▶ Work request
All of the lines below are to be transcribed faithfully, with pictures excluded from the copy.

▶ Data excerpt

---+---

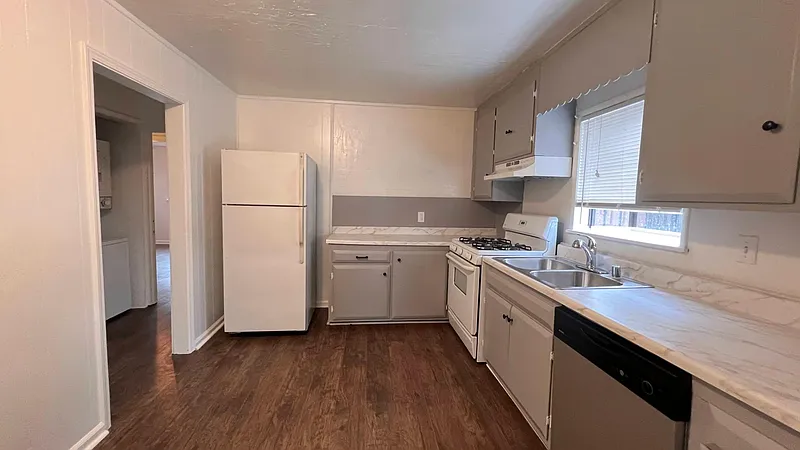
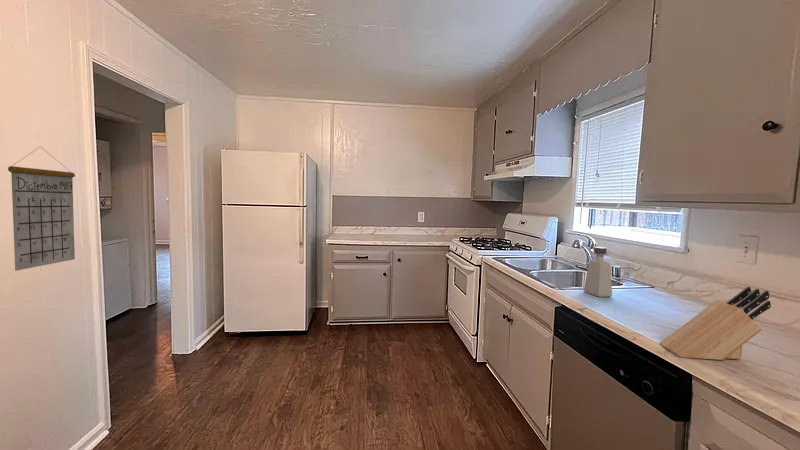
+ soap dispenser [583,246,613,298]
+ calendar [7,146,76,272]
+ knife block [659,286,772,361]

---+---

▶ Exercise response
+ soap dispenser [583,246,613,298]
+ calendar [7,146,76,272]
+ knife block [659,286,772,361]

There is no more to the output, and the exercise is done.